Thanks for your help
medoc writes
Yes, you are right, I should have thought that maybe you were running an older version (catdoc mostly did not work at all), this is not a format issue, but a possible configuration one.
xls2csv should not be used at all in recent versions, so it’s strange that linking it should change anything.
You can check the two following things:
-
Check that /usr/share/recoll/filters/rclxls is using xls-dump.py (look for a line with XLSDUMP in it)
-
Check ~/.recoll/mimeconf for a setting which would override the standard extractor set in /usr/share/recoll/examples/mimeconf
When this is done, you should reset the index to make sure that the xls files are processed by the new extractor.
ddio writes
Thanks, that was indeed the case ( ~/.recoll/mimeconf was ovverriding the handler for ms-excel ).

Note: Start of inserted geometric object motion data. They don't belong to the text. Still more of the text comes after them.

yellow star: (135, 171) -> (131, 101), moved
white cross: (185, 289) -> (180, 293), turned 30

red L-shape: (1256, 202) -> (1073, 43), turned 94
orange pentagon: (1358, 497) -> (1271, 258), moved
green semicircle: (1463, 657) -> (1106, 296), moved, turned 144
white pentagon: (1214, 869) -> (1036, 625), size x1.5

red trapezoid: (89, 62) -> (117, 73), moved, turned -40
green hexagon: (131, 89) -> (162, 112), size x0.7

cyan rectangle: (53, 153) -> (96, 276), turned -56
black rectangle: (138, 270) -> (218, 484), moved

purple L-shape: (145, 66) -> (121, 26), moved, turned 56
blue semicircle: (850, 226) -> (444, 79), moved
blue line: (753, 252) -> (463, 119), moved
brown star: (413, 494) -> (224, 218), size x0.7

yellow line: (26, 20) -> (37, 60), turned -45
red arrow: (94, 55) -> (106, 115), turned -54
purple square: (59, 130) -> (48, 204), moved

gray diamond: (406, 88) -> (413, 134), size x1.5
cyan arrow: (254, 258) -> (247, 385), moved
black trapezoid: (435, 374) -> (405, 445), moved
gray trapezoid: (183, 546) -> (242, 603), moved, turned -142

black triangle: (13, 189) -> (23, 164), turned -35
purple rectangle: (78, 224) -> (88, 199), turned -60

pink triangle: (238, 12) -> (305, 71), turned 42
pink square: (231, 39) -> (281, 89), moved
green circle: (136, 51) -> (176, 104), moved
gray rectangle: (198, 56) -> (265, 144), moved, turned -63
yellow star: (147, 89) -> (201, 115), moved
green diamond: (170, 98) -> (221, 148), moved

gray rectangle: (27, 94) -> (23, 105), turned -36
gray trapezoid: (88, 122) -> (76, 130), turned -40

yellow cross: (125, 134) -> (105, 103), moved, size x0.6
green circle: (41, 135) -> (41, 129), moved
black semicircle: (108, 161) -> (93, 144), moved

Kinda abusing the possibility to talk to you and the issue (which is resolved for me):
Is there any way right now to index xlsx? If not I would skip those files entirely.
medoc writes
xlsx should be indexed "out of the box" by recoll 1.21 rclopxml extractor.
This needs xsltproc as helper, and it does a direct extraction, no need for the complicated code to handle the old Microsoft format.
I am not 100% sure that it extracts all text though, but it should be easy to add more templates if it is missing something.
ddio writes
Wow indeed it does :) Great! Thanks!
ddio writes
resolved by configuration change